Dans la tradition juive, l’huile d’olive symbolise depuis des siècles le lien entre le peuple juif et la terre d’Israël. La fête de Hanoukka, qui loue la lumière et honore l’huile, est célébrée en décembre, juste après la récolte des olives, lorsque commence la production annuelle d’huile. Au cours des siècles, la signification symbolique de l’huile d’olive dans le judaïsme s’est éloignée de la réalité agricole. Bien que le projet sioniste ait voulu rénover l’agriculture en Palestine en glorifiant aussi les anciens produits agricoles bibliques, il n’a pas sensiblement modifié cette réalité. Pendant la plus grande partie du 20e siècle, les Juifs israéliens ont montré peu d’intérêt pour la culture des oliviers et pour la production et la consommation d’huile d’olive. Cela n’a changé qu’à la fin des années 1990, avec l’apparition de nouvelles tendances sur le plan culinaire et sanitaire.
NL: Que savons-nous de l’échange précoce de connaissances avec la population locale dans le domaine de l’agriculture?

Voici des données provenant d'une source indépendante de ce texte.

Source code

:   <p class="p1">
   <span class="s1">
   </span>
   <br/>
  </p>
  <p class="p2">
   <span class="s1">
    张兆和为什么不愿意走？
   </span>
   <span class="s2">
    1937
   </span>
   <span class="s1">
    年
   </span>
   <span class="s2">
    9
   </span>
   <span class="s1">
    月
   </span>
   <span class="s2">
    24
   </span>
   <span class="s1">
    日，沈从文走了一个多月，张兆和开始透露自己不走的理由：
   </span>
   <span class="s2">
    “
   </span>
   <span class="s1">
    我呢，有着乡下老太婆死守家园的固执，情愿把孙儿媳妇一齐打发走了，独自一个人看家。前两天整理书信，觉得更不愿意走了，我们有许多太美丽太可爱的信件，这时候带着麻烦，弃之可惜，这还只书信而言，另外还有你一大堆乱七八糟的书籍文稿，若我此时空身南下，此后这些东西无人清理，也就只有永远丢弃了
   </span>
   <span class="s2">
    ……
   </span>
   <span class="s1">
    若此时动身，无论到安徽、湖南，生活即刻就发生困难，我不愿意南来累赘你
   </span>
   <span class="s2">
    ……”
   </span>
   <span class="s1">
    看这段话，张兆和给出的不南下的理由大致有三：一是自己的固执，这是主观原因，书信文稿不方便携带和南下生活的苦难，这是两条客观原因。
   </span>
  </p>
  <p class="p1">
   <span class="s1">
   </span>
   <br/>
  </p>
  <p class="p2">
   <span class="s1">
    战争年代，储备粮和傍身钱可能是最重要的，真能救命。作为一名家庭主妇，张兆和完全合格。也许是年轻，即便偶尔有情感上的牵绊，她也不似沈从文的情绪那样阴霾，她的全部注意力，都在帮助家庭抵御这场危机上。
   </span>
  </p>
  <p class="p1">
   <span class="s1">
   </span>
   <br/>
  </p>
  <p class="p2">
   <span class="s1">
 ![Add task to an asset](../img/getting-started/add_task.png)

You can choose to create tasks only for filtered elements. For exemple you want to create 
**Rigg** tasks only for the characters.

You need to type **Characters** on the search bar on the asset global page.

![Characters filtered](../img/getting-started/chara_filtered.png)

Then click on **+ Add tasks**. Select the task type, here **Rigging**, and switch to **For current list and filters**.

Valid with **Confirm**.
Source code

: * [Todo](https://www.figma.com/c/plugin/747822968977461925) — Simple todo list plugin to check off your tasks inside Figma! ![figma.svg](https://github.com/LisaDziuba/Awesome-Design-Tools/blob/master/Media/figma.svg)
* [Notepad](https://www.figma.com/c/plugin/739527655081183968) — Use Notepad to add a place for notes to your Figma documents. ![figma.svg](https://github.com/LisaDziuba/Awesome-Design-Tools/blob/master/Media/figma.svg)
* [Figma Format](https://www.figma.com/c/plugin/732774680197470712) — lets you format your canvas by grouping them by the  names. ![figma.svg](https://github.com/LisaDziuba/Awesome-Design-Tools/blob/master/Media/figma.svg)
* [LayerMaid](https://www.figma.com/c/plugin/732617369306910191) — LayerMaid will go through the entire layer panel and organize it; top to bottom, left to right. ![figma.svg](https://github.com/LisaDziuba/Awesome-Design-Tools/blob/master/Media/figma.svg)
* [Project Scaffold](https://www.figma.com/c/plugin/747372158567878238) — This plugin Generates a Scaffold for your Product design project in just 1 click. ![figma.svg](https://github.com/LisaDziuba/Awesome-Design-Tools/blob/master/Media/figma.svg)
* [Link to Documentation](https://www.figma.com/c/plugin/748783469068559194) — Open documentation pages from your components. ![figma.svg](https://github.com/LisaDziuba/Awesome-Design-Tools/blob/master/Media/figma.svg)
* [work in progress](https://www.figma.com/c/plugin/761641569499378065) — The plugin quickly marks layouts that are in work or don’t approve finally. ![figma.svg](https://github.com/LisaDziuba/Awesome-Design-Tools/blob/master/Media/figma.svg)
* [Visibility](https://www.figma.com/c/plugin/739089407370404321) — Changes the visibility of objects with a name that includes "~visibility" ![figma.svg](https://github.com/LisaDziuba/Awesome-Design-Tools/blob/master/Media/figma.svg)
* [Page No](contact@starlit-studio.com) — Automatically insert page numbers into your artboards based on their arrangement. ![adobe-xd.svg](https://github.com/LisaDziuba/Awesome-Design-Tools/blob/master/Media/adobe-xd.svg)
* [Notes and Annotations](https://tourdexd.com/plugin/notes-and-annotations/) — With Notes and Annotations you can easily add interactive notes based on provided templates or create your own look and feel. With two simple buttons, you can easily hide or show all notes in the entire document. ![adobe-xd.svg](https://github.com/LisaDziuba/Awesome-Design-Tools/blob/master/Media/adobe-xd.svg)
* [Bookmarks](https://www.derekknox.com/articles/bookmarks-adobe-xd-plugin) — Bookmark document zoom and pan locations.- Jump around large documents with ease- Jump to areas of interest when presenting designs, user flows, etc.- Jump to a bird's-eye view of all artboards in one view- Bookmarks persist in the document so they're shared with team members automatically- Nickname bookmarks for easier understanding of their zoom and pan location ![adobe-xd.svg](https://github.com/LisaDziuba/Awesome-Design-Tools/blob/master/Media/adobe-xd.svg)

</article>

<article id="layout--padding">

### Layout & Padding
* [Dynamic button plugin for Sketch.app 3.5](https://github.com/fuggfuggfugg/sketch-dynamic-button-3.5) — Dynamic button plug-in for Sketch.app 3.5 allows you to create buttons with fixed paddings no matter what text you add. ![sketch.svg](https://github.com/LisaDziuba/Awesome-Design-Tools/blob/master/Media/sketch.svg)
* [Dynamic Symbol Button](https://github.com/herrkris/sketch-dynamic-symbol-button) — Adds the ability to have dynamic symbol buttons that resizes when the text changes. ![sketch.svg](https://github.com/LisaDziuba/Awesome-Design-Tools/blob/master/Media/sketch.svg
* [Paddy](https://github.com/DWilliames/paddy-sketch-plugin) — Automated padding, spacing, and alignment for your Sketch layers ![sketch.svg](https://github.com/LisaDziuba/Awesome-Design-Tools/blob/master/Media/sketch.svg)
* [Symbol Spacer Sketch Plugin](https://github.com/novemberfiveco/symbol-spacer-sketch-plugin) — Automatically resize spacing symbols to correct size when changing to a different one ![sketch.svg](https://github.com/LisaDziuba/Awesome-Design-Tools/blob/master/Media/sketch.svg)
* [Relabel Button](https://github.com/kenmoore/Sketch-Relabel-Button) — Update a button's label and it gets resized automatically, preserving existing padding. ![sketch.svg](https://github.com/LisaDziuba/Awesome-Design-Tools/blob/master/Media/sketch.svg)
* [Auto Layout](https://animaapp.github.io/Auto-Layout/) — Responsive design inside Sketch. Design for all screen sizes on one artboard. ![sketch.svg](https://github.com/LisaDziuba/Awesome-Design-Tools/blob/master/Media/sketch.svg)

NC: Dans la première moitié du 20e siècle, les agriculteurs et experts agricoles juifs ont souvent ignoré les pratiques locales au profit de ce qu’ils considéraient comme des sciences et technologies agricoles occidentales avancées. Lorsqu’ils ont étudié les méthodes de culture locales, ils se les sont souvent appropriées et les ont qualifiées d’anciennes ou de bibliques. Les paysans arabes et bédouins, les fallahin, ont par exemple utilisé pendant des siècles la rosée pour irriguer leurs champs comme technique de culture sèche. La rosée était particulièrement efficace pour la culture de la pastèque et du sorgho qui poussent en été. Des experts juifs ont cependant décrit cette technique comme la renaissance d’une ancienne pratique biblique, conforme à l’idéologie sioniste. L’un des principaux partisans juifs de l’utilisation de la rosée en agriculture fut Shimon Duvdevani, un biologue et enseignant juif à l’École d’agriculture de Pardes Hanna. Entre 1936 et 1943, Duvdevani construisit pas moins de 80 stations de rosée en Palestine. Ses travaux scientifiques sur le sujet attirèrent l’attention d’experts britanniques dans tout l’Empire. Un article sur le travail de Duvdevani, qui parut en juillet 1947 dans le journal britannique Weather, assura une large diffusion de l’idée selon laquelle l’utilisation de la rosée dans l’agriculture était une ancienne pratique juive.
NL: Chère Netta, merci beaucoup pour les aperçus que tu as donnés!